Pillowtops (an extra layer of cushioning covering the entire mattress) have become very popular over the last few years, largely due to mattress manufacturers needs to market new designs. Because of this need, manufacturers have pushed the envelope in bed design and come up with some outstanding pillow top mattresses. Whether or not a pillowtop mattress would benefit you would largely depend on the specifics of the design you are interested in, and what your own personal preferences are. So, we have to go with the wishy-washy answer on this question - sometimes yes, sometimes no.
Isn't a thicker mattress a better mattress?

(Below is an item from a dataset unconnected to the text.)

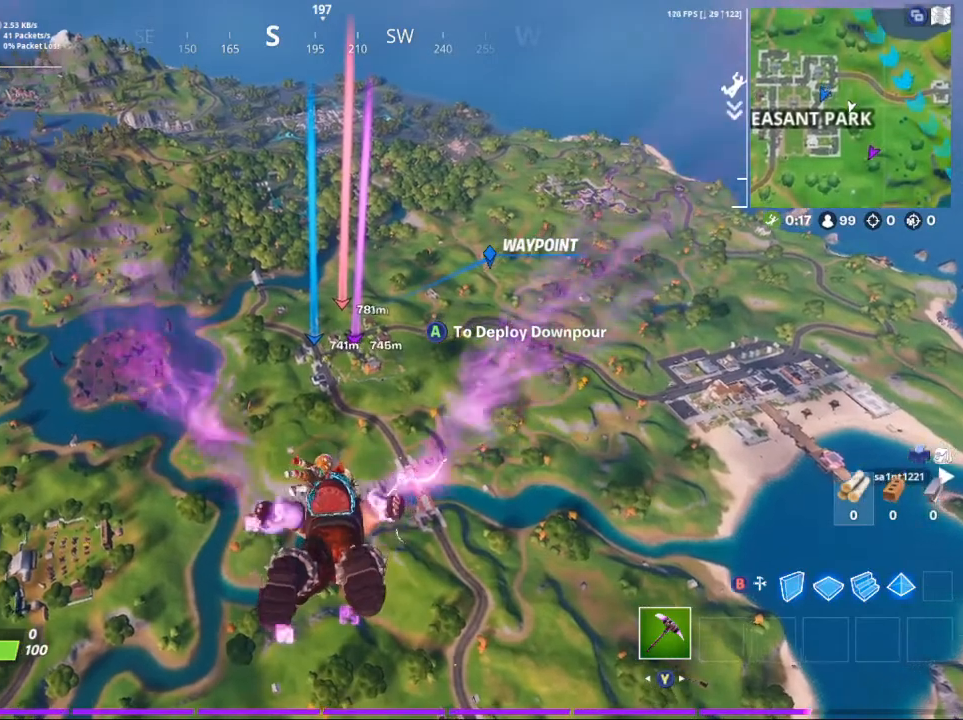
{"buttons": [], "left_stick": "up", "right_stick": "center", "events": []}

Not necessarily. Mattresses have gotten thicker and thicker lately, again more because the mattress manufacturers needed something new to sell rather than because "thicker is better". Ofcourse, you wouldn't want to sleep on a 2 inch thick mattress, so obviously thickness is a consideration, but most people can also see that a 24 inch mattress is pretty ridiculous as well. So then, what is the proper thickness for a mattress? The answer: whatever profile is most appropriate for the materials used in the mattress. In the case of Latex mattresses, this is somewhere between 8 and 11 inches. Thinner than this, and you will not get the full potential from the materials used. Thicker than this, and you are just wasting money on unnecessary materials. Also, some manufacturers play the "thickness game" in a sort of ridiculous way, by simply adding inexpensive material within the mattress to build up the profile, giving the impression of a better mattress because it is thicker. Despite the very high total profile, these manufaturers will use less Latex or Memory foam than is optimium, or use cheaper, lower quality memory foam or latex foam. Not all foams are created equal.

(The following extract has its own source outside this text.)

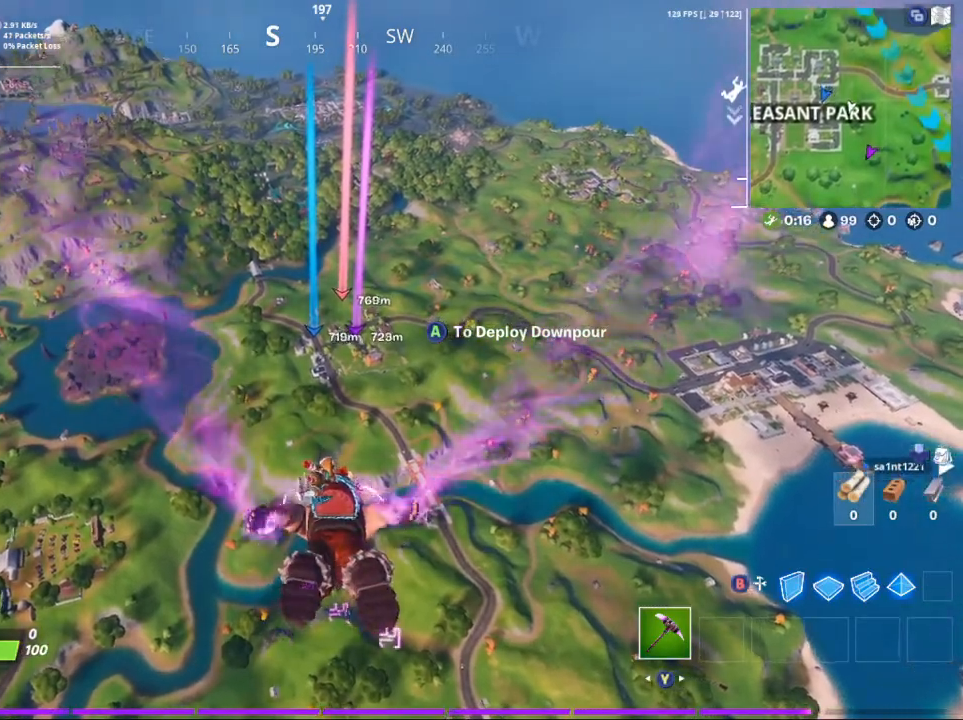
{"buttons": [], "left_stick": "up", "right_stick": "center", "events": []}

What's the difference between good and poor Memory Foam?
Memory Foam is made by many different manufacturers in different grades and densities. A low quality memory foam will break down more quickly than high quality memory foam, resuliting in an uncomfortable sleep surface. At Sleep Pros we use only the highest quality memory foam available. The density of the foam will also make a difference in how the memory foam feels and how supportive it is. Generally, the higher the density of the foam, the more comfortable and supportive it will be (not to mention more expensive).
What's the difference between good and poor Latex Foam?

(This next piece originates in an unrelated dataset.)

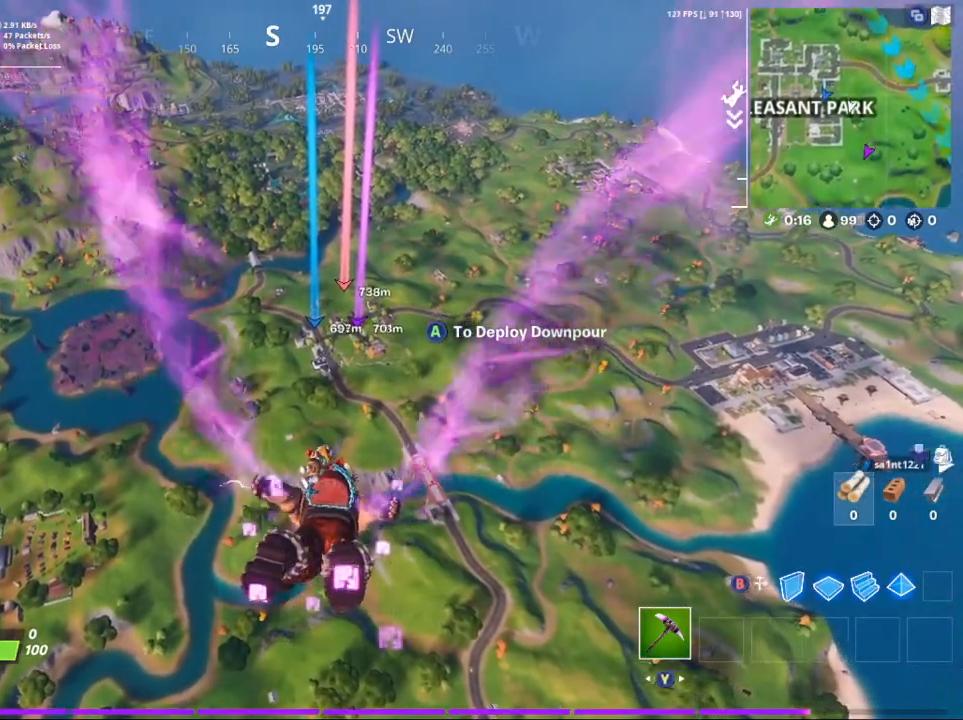
{"buttons": [], "left_stick": "up", "right_stick": "center", "events": []}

Like with Memory Foam, there are many different manufactures of Latex Foam throughout the world, but only a few manufacturers of the highest quality Latex Foam, Talalay Latex. But even among manufacturers of Talalay Latex, there is a difference. Some manufacturers use fillers in their Talalay that will give the Latex a harder feel, and a less supportive feel, then the Talalay we use.
What is Natural Latex Foam?
Natural Latex is latex that comes right out of the tree and is put into the mold. Some manufacturers claim that natural is better, because its natural. Really its just cheaper. The problem with natural latex is that it contains oils that dry out within about a year. Once these oils dry, the latex begins to degrade rapidly, losing its resiliency. It actually becomes chalky and begins to flake away.
What is Dunlop Latex?
Dunlop latex is similar to Talalay Latex in that it uses both natural and synthetic latex in the compound. In fact, Dunlop process latex is the same as Talalay process latex, except that is simply pored into the mold the same way natural latex is and does not go through the vacuum or the freezing process that Talalay latex does. Because of this, Dunlop latex is not as consistent in feel and support as Talalay latex, nor can it be made to exacting firmness levels as Talalay can.